Mitten in Kottgeisering:Forever Bürgermeisterin

Es handelt sich nicht um eine Zeitschleife, sondern nur ums Internet. Aber dort ist Sandra Meissner immer noch Rathauschefin von Kottgeisering

Kolumne von Stefan Salger

Ein Traum der Menschheit wird immer wieder geträumt, mag er sich auch nie erfüllen. "Forever young" sang die deutsche Band Alphaville 1984, auch wenn Freddie Mercury von Queen erste Zweifel kamen: "Who wants to live forever?" Fakt ist: Sieht man von Pippi Langstrumpf ab, werden aus kleinen Quälgeistern betagte Senioren, die gerne in der guten alten Zeit schwelgen. Sie erkennen aber mehrheitlich, dass das Leben kein großes Wünsch-dir-was ist und dass man in den glücklichsten Momenten nicht einfach die Uhr anhalten kann, um das ewig auszukosten. Rein theoretisch könnte man ja ziemlich flexibel in Zeit und Raum reisen - sofern man schneller wäre als das Licht. Grau erinnert man sich an den Physikunterricht. Weil man Albert Einsteins Schlussfolgerungen geistig nie vollends durchdrungen hat, ist man gottfroh, dass damals während einer Klausur niemand die Uhr angehalten und einen in einer endlosen Zeitschleife gefangen hat.

In der modernen Welt gibt es einfachere Möglichkeiten, den Zwängen der Zeit zu entkommen - quasi per Federstrich.
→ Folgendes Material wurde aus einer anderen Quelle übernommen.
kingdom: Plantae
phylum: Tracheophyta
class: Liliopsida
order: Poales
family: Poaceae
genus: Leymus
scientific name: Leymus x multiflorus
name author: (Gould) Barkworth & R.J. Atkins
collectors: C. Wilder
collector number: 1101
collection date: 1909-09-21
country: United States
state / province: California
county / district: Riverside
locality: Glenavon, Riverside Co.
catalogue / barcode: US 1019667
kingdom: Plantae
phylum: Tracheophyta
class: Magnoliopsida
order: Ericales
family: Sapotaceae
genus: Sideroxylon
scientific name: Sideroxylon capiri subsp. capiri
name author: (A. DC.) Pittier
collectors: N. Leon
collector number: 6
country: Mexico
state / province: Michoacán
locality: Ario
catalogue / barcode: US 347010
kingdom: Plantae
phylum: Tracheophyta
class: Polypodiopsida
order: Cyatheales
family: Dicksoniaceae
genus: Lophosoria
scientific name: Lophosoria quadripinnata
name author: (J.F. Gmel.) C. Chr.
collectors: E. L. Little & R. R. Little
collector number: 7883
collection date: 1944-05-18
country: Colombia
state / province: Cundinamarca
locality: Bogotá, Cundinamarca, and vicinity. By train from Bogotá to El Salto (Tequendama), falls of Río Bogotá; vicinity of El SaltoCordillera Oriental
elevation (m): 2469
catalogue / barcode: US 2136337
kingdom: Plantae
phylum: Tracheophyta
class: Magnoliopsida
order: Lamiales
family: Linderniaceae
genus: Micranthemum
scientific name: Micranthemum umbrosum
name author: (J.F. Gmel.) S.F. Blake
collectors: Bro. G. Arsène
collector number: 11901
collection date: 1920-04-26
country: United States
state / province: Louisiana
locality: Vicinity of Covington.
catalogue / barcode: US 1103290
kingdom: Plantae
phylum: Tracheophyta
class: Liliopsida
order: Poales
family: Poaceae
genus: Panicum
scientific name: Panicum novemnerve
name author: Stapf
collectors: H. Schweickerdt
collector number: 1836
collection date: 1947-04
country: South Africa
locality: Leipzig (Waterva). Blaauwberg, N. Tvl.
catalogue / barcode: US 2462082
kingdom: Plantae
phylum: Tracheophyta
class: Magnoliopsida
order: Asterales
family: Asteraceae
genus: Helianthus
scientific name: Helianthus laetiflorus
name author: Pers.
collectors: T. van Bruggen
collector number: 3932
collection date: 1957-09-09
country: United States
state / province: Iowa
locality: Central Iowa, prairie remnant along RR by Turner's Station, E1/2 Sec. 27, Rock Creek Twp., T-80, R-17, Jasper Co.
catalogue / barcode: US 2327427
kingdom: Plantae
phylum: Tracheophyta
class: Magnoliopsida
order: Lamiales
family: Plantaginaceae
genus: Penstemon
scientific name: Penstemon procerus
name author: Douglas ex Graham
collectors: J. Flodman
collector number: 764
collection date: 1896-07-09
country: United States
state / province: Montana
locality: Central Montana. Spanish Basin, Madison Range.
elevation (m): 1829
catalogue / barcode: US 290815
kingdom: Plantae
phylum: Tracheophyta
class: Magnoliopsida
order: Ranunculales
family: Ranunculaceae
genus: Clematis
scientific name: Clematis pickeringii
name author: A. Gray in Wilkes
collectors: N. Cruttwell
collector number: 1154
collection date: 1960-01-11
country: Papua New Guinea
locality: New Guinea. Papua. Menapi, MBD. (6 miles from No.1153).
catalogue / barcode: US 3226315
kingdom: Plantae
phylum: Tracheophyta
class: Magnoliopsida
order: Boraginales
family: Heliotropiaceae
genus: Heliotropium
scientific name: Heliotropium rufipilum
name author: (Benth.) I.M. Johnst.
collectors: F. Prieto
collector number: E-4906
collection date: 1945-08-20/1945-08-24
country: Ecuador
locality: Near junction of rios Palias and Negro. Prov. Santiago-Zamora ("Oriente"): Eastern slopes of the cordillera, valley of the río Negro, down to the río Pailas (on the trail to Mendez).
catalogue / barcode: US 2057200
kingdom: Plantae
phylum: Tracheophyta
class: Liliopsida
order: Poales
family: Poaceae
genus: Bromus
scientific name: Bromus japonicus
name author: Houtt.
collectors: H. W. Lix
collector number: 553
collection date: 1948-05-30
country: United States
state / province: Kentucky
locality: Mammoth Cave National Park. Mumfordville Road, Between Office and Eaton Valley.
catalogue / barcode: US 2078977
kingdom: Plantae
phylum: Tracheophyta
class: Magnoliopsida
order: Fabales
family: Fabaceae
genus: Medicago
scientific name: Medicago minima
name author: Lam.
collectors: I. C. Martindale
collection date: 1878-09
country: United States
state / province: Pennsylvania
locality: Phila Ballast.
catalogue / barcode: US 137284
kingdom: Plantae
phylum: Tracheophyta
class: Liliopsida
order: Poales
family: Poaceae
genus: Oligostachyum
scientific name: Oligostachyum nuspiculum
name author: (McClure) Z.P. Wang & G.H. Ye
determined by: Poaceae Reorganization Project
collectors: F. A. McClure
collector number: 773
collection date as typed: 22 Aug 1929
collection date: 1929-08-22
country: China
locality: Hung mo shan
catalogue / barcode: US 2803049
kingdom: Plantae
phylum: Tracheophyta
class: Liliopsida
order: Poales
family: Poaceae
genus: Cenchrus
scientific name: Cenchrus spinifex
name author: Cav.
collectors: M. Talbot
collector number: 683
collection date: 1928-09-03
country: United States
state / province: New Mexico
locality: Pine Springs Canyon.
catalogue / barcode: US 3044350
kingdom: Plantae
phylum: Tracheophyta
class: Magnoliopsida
Statt in eine ultraschnelle Rakete mit Warp-Antrieb zu steigen, surfen wir zum allwissenden Online-Lexikon Wikipedia, das dafür bekannt ist, die letzten Winkel dieser Welt auszuleuchten. Im Lichtstrahl taucht das kleine Kottgeisering auf. Wir lesen, dass Funde auf eine Besiedelung bereits in der späten Hallstattzeit schließen lassen. Erstmals urkundlich erwähnt wurde der Ort 829 als "Kysalheringas". Als Bürgermeisterin wird Sandra Meissner genannt. Wörtlich heißt es etwas weiter unten: "An der Gemeindespitze steht seit 1. Mai 2014 Sandra Meissner (Bürgervereinigung); sie wurde 2020 im Amt bestätigt."

Das freilich versteht man nun etwa ebenso gut wie Einsteins Relativitätstheorie. Hatte Meissner nicht im Mai auf eine erneute Kandidatur verzichtet? Hatte sie sich nicht - letztlich ohne Erfolg - für die Freien Wähler für das Amt der Landrätin beworben? Wer hat hier nicht nur glückliche Momente aus der guten alten Zeit konserviert, sondern auch noch Pippi Langstrumpf nachgeeifert ("Ich mach' mir die Welt, widdewidde wie sie mir gefällt")? Die Spur führt zum Wikipedia-Autor der "Version vom 29. Mai 2020, 19.29 Uhr" und damit zum Heimatkundler Adalbert R. aus dem Landkreis Donau-Ries. Gewiss ist ihm mit der Wiederwahl Meissners lediglich ein misslicher Lapsus unterlaufen. Vielleicht war unbewusst der Wunsch Vater des Gedanken - auch R. gehört den Freien Wählern an.